With the following Overture to La forza del destino (1869), Venzago moved into more familiar Verdi territory. Here we have an excellent compilation of the 1862 opera’s themes, a good coupling of dramatic urgency, a heroic conclusion and thus a foreshadowing of the Beethoven-to-come. Using perhaps a bit more seamless phrasing, Venzago’s reading flatteringly reminded me of Arturo Toscanini’s recordings of the overture — the late Italian Maestro being one of our music director’s (and my) “conducting idols.”
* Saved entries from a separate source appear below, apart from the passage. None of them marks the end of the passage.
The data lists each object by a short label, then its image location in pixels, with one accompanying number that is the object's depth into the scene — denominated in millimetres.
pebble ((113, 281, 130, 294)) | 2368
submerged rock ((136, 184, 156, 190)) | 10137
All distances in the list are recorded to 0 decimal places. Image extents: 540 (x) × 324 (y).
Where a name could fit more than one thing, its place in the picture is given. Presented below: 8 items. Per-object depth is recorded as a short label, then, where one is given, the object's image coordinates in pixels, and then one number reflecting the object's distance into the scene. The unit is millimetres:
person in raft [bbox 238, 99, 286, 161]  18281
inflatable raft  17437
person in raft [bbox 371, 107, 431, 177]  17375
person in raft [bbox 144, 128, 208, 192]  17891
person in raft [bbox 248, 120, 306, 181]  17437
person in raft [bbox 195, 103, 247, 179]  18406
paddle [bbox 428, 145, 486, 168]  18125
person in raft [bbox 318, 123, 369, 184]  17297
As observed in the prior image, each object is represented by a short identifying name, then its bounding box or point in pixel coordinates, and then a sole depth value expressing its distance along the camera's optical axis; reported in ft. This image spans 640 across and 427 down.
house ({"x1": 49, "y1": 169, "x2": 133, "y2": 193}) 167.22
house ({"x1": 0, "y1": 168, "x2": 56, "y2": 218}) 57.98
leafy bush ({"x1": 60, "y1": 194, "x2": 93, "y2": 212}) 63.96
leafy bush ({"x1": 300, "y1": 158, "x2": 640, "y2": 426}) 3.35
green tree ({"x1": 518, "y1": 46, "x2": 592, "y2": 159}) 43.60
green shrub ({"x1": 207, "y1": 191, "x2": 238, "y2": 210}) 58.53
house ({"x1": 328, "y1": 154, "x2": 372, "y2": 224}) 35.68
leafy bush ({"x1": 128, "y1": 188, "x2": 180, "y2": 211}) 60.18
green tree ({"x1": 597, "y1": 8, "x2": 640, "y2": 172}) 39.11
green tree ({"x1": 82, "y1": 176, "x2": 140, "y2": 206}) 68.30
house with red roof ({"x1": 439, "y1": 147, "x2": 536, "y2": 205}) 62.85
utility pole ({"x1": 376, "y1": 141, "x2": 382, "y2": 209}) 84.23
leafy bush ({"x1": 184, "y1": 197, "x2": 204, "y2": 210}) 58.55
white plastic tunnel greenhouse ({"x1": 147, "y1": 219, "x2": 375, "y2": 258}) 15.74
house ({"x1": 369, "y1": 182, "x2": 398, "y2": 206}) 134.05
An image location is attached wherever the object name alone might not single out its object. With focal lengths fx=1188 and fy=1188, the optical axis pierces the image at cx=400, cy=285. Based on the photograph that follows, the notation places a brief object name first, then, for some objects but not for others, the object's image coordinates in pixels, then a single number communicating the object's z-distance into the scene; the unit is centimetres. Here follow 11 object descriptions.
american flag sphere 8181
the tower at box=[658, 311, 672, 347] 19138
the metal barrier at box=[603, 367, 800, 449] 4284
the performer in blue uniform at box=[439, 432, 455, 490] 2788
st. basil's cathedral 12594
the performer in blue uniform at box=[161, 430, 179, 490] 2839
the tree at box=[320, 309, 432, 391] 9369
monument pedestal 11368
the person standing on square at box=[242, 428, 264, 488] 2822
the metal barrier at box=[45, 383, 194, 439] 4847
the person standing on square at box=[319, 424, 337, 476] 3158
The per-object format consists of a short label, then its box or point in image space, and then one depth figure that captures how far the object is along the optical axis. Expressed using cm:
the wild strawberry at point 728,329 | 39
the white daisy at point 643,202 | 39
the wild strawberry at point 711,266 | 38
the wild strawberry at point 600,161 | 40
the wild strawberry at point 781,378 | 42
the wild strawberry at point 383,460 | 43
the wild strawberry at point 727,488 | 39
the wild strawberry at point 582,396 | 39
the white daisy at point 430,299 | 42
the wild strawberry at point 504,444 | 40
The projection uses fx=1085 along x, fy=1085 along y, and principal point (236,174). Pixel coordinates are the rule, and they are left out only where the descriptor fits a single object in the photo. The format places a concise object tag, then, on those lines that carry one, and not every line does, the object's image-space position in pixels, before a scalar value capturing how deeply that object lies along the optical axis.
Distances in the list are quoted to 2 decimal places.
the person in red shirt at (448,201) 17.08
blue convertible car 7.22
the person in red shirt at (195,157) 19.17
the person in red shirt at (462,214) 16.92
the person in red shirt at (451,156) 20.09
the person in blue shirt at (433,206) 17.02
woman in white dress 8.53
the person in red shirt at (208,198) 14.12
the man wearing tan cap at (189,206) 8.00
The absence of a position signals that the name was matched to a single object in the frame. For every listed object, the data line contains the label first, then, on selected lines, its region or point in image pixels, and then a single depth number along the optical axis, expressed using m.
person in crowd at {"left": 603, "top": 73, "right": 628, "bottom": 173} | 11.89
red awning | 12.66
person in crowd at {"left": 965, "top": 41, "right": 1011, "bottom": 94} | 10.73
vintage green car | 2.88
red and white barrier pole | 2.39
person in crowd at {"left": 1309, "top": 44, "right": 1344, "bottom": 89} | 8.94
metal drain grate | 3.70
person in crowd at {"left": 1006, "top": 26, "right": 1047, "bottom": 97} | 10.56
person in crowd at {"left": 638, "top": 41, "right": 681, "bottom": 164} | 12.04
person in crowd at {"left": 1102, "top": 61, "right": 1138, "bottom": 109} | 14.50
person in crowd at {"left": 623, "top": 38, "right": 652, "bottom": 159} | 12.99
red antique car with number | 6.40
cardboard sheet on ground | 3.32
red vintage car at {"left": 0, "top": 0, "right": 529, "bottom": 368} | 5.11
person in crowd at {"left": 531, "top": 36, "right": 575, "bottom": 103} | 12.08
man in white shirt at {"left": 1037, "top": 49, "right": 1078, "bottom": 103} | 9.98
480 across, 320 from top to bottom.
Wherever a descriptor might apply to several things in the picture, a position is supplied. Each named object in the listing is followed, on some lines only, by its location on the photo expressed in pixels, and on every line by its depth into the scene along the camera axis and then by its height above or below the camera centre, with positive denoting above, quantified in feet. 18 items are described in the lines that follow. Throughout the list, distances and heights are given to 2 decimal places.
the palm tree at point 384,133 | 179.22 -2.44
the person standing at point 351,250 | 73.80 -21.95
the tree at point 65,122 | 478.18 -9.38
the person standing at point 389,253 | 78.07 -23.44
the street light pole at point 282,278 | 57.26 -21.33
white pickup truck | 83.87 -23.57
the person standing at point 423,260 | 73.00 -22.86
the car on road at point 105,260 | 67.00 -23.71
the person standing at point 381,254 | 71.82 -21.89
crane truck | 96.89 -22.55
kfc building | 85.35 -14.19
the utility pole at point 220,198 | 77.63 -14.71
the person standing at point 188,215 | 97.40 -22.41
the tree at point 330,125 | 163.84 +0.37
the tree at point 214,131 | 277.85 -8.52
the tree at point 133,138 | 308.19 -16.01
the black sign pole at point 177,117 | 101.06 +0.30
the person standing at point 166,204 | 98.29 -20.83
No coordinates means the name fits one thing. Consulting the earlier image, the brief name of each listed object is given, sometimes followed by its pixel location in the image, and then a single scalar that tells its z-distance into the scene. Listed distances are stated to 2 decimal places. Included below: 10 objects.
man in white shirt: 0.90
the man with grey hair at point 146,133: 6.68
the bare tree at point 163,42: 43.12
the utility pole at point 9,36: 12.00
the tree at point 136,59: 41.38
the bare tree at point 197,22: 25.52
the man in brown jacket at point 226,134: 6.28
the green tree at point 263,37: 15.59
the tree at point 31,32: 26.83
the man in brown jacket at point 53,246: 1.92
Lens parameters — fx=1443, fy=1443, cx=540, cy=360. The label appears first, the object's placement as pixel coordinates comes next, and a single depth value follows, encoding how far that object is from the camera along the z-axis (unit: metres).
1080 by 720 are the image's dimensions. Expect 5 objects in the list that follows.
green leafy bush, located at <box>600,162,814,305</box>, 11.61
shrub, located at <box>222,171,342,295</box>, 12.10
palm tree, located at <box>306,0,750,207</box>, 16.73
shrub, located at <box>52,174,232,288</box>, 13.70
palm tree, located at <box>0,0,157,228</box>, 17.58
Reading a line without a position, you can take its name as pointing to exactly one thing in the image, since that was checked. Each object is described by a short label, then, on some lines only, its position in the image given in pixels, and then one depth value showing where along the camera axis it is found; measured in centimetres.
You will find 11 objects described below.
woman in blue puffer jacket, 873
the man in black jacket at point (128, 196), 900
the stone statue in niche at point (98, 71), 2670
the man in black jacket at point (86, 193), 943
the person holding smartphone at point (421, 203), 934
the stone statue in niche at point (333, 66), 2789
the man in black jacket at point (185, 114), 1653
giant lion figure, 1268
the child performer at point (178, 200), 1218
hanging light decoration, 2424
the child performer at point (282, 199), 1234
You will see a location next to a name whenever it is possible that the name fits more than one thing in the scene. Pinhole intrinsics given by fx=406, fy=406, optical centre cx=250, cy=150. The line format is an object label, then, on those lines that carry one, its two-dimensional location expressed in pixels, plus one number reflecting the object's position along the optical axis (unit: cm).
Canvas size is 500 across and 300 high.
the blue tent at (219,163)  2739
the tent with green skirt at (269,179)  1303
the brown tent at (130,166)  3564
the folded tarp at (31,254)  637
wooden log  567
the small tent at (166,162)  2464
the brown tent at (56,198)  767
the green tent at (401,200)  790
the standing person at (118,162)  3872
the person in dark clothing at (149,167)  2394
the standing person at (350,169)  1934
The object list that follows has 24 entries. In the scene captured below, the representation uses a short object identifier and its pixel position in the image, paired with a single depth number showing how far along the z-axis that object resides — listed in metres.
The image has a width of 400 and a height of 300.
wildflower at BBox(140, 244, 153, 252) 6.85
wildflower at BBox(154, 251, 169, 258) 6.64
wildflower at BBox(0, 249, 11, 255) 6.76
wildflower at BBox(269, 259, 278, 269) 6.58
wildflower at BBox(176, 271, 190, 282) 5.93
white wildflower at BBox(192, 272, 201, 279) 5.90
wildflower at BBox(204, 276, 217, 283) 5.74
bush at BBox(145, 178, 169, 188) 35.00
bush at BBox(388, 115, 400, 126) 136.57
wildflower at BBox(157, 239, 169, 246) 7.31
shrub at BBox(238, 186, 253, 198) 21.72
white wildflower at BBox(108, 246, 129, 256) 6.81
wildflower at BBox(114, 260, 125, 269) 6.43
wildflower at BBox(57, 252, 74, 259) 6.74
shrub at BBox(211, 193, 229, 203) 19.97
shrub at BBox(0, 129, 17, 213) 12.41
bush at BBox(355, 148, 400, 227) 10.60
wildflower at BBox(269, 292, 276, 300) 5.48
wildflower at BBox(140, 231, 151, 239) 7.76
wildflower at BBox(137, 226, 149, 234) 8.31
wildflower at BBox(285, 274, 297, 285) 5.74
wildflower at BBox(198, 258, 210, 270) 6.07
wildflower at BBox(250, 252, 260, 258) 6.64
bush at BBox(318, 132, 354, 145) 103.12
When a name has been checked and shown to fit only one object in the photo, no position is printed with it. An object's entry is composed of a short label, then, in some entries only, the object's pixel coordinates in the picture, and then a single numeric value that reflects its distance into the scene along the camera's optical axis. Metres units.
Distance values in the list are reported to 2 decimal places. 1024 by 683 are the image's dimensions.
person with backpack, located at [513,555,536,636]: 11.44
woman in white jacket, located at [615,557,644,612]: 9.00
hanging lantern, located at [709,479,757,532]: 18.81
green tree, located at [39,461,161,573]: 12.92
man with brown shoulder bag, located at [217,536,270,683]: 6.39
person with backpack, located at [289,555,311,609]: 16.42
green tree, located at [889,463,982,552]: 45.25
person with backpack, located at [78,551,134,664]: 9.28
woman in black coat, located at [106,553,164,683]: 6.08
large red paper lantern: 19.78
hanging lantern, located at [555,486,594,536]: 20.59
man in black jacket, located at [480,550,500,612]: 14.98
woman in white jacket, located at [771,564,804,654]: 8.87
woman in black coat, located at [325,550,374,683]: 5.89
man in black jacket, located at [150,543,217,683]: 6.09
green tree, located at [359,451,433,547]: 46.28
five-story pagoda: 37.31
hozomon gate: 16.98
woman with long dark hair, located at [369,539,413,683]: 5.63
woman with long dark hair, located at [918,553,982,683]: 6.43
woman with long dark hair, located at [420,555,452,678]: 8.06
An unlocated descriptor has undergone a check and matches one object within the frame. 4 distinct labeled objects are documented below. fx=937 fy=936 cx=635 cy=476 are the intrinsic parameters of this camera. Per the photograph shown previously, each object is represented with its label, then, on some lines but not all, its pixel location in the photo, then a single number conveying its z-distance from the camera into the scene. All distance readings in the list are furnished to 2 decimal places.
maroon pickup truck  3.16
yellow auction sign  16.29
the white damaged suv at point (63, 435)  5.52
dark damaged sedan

Stravinsky’s Concerto for Piano and Wind Instruments is a product of 1924, with a large wind complement, including horns and brass — plus five string basses — gathered in a semicircle around Venzago and Steuerman. Cast in three short movements, the work is “classic” neo-classic Stravinsky, which means rhythmic, cool, detached, unemotional — but skillfully wrought. Steuerman faultlessly delivered all those lean, complex, Baroque-like keyboard motor rhythms, with all those winds effectively backing him up.
Beethoven’s Symphony No. 5 in C Minor, Op. 67 has held the boards as the symphony paragon from its 1808 world premiere to the present. Venzago’s account sped up the pace over more traditional tempos, the effect being all to the good, including the timpani being more prominent than in typical performances.